Introduction
Purpose of the Document
This wiki page serves as a comprehensive guide outlining the components and functionalities of the Data Ocean Architecture.
Following the structure proposed in the "Reference Architecture," this document will delve into how the architecture supports a scalable, organized, and secure system for handling a variety of data needs across the organization.
Target Audience
This document is intended for multiple audiences within the organization, including but not limited to:
Data Engineers: For understanding the workflow and where they contribute to the architecture.
Data Scientists: To comprehend how to access and interact with the data for analytical purposes.
Business Intelligence Analysts: For knowing how the data flows and where they can extract the information they need for reports and dashboards.
Data Architects: Who are responsible for the overall structure and integrity of the data environment.
Technical Business Users: To gain insights into what data is available, how to access it, and under what conditions.
Data Governance Teams: For ensuring that the organization of data aligns with company policies and standards.
2: Data Organization
Data Organization serves as a crucial element of the Reference Architecture, designed to align data processes across various business units effectively.
The architecture's structure adheres to a Domain-Driven approach that aligns well with Solvay Atom's transformation goals and fosters data culture and accountability.
This chapter outlines the core components, the layered architecture, and the nine specific business Domains.
2.1 Architectural Layers
The Data Ocean architecture includes several layers to manage the complexity and demands of a data-driven organization:
2.1.1 Raw Data Layer (Ingestion Layer)
This is the foundational layer where data in its native format is ingested into the architecture. No data transformations occur at this stage, which ensures that the data can serve as a point-in-time archive. The layer is hierarchically organized based on subject areas, data sources, and time of ingestion. Access to this layer is restricted to prevent unauthorized or incorrect usage.

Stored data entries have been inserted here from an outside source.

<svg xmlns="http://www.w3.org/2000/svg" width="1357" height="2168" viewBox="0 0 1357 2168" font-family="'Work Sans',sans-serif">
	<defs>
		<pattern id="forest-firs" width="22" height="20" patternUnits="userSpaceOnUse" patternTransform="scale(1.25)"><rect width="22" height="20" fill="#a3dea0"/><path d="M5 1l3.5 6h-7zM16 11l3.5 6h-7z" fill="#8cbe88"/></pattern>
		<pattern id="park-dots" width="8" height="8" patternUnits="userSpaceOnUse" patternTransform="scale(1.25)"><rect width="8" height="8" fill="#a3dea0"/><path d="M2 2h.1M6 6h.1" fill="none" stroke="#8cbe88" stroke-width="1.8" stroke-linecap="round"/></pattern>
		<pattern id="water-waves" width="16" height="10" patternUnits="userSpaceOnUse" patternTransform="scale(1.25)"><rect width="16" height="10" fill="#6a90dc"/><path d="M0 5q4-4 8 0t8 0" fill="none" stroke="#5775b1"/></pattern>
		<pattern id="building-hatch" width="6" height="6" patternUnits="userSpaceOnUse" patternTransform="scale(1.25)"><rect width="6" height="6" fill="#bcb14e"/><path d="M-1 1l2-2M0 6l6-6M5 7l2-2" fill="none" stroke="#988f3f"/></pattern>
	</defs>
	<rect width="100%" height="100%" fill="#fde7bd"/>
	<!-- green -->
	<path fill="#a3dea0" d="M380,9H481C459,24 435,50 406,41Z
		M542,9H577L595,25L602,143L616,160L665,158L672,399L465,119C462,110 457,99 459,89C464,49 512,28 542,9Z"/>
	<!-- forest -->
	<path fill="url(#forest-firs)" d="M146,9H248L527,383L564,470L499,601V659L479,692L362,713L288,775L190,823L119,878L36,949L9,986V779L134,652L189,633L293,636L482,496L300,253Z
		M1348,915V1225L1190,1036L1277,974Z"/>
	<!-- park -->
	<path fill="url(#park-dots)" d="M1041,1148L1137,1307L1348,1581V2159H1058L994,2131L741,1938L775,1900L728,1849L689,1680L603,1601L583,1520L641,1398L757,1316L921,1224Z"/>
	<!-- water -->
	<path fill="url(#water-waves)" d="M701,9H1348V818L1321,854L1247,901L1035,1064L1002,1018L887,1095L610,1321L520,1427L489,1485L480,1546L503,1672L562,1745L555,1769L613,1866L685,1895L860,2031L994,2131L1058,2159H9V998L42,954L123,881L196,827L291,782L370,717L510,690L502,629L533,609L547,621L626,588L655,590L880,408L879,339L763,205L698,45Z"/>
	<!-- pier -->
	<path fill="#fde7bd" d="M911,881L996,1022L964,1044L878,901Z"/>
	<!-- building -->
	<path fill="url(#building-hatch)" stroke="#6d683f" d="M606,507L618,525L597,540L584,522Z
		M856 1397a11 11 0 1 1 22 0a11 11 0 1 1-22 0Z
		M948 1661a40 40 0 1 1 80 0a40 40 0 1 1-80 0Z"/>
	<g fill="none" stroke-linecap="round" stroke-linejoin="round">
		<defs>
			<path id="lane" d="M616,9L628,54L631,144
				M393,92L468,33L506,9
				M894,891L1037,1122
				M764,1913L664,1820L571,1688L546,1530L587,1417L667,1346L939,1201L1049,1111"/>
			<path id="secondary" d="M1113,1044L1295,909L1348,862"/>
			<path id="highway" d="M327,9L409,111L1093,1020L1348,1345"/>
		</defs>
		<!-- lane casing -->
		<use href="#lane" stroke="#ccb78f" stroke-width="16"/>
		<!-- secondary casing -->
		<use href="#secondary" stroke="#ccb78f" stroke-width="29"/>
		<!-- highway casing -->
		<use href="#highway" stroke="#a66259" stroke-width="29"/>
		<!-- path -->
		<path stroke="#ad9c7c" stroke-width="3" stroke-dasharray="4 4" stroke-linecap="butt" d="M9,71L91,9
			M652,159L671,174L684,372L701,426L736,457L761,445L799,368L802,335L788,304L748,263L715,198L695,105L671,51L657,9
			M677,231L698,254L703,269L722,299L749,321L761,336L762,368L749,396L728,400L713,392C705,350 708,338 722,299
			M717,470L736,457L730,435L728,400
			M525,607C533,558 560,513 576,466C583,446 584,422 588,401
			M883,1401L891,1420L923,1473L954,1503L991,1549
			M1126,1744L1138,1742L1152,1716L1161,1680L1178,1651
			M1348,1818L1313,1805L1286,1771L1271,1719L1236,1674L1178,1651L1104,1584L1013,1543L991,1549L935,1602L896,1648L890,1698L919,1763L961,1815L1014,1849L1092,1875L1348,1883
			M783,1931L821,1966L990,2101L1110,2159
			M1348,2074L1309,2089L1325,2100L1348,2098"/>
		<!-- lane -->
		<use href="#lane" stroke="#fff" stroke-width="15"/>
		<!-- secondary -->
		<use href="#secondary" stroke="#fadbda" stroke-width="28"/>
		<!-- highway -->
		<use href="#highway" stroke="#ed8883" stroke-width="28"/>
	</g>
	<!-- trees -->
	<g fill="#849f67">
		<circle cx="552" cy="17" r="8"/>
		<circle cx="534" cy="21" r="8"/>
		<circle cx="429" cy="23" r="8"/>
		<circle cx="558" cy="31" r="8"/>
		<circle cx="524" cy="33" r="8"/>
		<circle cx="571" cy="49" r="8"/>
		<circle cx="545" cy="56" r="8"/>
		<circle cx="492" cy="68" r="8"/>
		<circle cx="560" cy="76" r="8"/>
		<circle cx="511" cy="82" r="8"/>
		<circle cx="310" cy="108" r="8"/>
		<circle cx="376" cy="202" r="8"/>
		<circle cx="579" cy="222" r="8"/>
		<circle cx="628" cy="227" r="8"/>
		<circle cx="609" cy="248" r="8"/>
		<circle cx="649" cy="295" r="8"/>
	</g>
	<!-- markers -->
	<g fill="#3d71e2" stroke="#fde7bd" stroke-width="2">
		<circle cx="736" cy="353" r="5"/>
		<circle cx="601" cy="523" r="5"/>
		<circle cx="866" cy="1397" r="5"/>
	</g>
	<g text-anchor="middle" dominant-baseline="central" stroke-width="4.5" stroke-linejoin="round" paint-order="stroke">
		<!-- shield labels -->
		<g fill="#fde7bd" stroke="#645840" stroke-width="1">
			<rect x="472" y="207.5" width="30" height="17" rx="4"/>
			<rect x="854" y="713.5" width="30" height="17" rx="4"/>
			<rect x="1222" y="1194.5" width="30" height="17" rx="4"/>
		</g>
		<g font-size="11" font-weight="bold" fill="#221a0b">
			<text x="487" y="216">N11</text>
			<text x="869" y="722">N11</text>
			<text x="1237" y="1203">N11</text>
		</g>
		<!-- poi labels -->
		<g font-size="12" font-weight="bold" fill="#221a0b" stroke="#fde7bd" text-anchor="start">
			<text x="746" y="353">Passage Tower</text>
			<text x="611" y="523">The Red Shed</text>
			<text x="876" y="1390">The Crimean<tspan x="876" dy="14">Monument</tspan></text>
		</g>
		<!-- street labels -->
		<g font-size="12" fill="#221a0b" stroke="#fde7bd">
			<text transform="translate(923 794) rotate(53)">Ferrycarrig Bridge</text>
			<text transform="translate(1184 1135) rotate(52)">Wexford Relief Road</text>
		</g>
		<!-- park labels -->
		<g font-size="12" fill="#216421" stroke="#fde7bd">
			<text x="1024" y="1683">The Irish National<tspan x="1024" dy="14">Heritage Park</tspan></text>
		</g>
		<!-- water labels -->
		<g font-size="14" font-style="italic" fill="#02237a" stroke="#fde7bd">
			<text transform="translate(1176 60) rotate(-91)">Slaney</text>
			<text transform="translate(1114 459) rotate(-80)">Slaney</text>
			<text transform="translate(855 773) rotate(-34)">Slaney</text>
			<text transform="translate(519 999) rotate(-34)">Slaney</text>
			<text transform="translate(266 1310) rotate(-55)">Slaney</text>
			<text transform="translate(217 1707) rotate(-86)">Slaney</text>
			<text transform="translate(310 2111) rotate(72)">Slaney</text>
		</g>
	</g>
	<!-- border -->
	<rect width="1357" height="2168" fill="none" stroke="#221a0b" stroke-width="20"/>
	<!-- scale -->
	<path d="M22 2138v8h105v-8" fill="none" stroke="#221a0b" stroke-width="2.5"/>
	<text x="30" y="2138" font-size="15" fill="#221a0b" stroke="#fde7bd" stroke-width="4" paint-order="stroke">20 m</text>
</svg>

2.1.2 Normalized Data Layer (Staging)
This optional layer serves as an intermediary to enhance performance in transferring data from the Raw layer to the Curated layer. It stores data in an optimized format suitable for data cleansing and possible partitioning to a more granular level.
2.1.3 Cleansed Data Layer (ODS / Curated)

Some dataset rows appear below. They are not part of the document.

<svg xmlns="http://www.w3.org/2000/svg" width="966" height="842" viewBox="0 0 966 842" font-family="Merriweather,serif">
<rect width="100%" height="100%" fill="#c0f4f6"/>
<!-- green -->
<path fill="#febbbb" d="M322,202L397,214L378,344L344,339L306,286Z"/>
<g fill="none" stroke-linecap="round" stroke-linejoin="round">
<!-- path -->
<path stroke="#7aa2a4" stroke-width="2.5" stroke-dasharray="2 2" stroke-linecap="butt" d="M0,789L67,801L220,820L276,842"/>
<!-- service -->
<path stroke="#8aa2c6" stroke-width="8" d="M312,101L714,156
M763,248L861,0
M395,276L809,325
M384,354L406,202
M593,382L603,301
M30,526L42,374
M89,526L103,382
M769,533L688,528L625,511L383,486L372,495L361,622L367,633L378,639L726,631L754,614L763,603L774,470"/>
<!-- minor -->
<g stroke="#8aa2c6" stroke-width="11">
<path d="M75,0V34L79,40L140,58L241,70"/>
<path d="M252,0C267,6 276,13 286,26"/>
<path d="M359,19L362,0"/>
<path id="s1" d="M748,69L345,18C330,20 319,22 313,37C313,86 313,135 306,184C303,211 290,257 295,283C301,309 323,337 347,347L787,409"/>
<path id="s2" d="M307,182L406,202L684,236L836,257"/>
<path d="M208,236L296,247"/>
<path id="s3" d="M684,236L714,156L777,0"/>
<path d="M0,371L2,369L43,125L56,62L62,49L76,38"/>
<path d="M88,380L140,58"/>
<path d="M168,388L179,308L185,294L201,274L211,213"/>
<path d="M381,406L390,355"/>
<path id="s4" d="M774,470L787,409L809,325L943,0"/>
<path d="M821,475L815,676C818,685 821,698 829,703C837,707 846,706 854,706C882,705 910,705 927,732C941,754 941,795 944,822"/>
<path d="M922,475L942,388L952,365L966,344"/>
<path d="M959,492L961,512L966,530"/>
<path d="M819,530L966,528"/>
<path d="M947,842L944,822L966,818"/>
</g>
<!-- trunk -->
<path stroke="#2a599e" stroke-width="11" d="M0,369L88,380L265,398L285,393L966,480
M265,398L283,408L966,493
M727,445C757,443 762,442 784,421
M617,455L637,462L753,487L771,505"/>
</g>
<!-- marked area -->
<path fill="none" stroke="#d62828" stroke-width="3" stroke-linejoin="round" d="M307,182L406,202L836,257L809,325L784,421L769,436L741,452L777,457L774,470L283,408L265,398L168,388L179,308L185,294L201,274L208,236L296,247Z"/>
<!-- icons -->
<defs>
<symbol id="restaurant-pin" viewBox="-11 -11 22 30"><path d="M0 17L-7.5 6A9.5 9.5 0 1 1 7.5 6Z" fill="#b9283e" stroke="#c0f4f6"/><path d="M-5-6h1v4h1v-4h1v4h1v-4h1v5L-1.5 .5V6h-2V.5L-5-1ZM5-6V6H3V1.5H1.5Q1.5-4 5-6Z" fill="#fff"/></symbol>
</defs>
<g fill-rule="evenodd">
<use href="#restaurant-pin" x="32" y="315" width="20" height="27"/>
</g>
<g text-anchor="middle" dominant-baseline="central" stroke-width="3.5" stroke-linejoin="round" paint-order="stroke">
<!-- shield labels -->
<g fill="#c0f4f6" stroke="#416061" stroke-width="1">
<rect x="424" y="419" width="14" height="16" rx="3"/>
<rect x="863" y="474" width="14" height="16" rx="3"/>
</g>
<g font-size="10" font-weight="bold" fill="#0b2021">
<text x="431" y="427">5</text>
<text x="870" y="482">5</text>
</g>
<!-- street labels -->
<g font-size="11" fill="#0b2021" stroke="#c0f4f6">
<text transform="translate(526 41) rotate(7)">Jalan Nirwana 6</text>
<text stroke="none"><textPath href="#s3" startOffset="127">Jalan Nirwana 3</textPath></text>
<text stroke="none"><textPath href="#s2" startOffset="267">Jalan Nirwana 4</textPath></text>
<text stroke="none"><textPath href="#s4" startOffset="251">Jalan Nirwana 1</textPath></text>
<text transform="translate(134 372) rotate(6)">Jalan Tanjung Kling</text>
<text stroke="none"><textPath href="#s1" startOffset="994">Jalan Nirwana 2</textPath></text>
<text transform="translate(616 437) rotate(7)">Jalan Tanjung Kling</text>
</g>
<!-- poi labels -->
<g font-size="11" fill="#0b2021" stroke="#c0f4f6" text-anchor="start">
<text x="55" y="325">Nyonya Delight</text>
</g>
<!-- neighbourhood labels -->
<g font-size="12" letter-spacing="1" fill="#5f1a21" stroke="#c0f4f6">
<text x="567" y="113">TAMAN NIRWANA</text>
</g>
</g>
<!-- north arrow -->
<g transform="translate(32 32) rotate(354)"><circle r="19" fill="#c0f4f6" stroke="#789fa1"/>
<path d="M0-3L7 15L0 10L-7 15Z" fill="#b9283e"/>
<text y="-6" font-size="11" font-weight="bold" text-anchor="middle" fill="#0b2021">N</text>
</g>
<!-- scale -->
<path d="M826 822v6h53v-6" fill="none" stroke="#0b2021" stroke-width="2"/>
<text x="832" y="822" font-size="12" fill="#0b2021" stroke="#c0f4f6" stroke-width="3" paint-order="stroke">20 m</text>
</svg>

Here, data is transformed into consumable datasets, available either in files or tables. Before reaching this layer, the data undergoes a series of cleansing and transformation activities. It's also the most complex part of the architecture, as data is denormalized and different objects may be consolidated here.
2.1.4 Use-Case Oriented Layers (Domain/Product)
These specialized layers apply additional business logic or machine learning models to the data. They source data from the Cleansed layer and are enforced with any needed business logic or security measures. Data models to address business analytical requirements are also created here.
2.1.5 Sandbox
This optional layer is for advanced analysts and data scientists to conduct experiments. Here, they can perform tests to find patterns, correlations, or to validate machine learning models.
2.2 Domain-Driven Architecture
The data organization within the architecture is designed around nine business domains:
2.2.1 Business Domains
- HR (Human Resources): Focuses on employee data, covering aspects like recruitment, payroll, and performance metrics.
- Procurement: Centralizes data related to vendor management, contracts, and procurement cycles.
- Finance: Manages financial records, including budgets, income, expenses, and other fiscal reports.
- Marketing & Sales: Addresses customer interaction data, sales metrics, and market analysis.
- Supply Chain: Deals with logistical data concerning supply chain management, inventories, and distribution.
- Structure & Shared Domain: Contains data shared across various business units and aspects related to the organizational structure.
- Industrial: Houses data related to manufacturing, equipment health, and quality control.
- R&I (Research & Innovation): Maintains data on R&D projects, patents, and scientific research.
2.2.2. Additional Domains
- Technical Domain: This is where system metadata, context, and technical details are stored.
- Common Domain: For data that is shared across all business units, such as common referential information.
2.2.3 Domain Responsibilities
- Domains are responsible for creating and maintaining quality datasets.
- Each domain must ensure their data meets specified standards such as being discoverable, addressable, and trustworthy.
2.2.4 Roles Within Domains
- Data Product Owner: Responsible for consumer satisfaction, quality of the domain datasets, and overall data lifecycle management.
- Data Team: Focused on platform enhancements, monitoring, automation, and alerting.
2.2.5 Value and Benefits
- Centers data acquisition, processing, and serving with domain experts
- Decreases common data pain points like data cleansing and orientation
- Supports the emergence of a data product focus
2.2.6 Capabilities and Infrastructure
The architecture is equipped with:
- Scalable, secure, and governed storage
- Encryption standards
- Metadata management
- Data pipeline orchestration
- Unified Access Control
- Monitoring, alerting, and logging
- Self-service capabilities
2.2.7 Governance and Team Structure
- Aims to reduce duplication of effort across domains
- Provides essential shared services and tools
- Focuses on delivering value while adhering to security and governance protocols
By understanding the layers and the domain-driven approach, you can appreciate how the Data Ocean Architecture enables data to be effectively managed, secured, and leveraged for organizational success.